Higher Earners also Among 401(k) Non-Participants

March 6, 2007 (PLANSPONSOR.com) - A new Watson Wyatt analysis has found that younger, lower-paid workers are not the only ones dragging their feet about getting into their employer's 401(k) plan.

A Watson Wyatt news release said its analysis found that nearly one out of 10 workers earning more than $100,000 has not joined their plan. The firm examined the workplace retirement savings behavior of about 300,000 workers at 32 large employers that offer a 401(k) (and, in some cases, a defined benefit plan).

Some 52% of workers earning between $10,000 and $25,000 were among the non-participant ranks. Generally, about 70% of workers participate in 401(k) plans, a percentage that has held relatively steady for several years, Watson Wyatt pointed out.

“Despite employers’ ongoing efforts to educate workers on the need to save for retirement, the bottom line is that voluntary participation in these types of plans doesn’t work well for everyone, even high earners,” said Mark Warshawsky, director of retirement research at Watson Wyatt, in the news release. “It’s one thing to know how much to save for retirement; it is quite another to do it.”

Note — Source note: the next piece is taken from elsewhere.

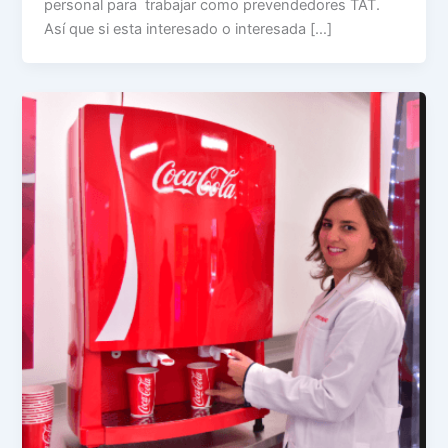
personal para trabajar como prevendedores TAT.
Así que si esta interesado o interesada […]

Warshawsky noted that the rapidly spreading auto enrollment trend is likely to increase 401(k) participation. Some employers have found that with automatic enrollment more than 90% of employees participate in the 401(k) plan.

Looking at the deferral issue, the analysis also found workers earning between $10,000 and $25,000 annually contribute 6.2% of their salary to 401(k) plans, while workers earning at least $100,000 annually contribute almost 10%. Some high-wage earners, however, may be restricted in how much they can contribute because of non-discrimination rules and allowable legal limits, Watson Wyatt noted.

In addition, the analysis found many workers who have been with their employer for at least 20 years have not accumulated large 401(k) account balances. According to the news release, two out of three workers who earn $10,000 to $25,000 annually and who have been with the same employer for two decades have accumulated less than one year’s annual pay in their accounts. Even in the $75,000 and higher pay category, about one out of four workers examined came up short of a year’s pay.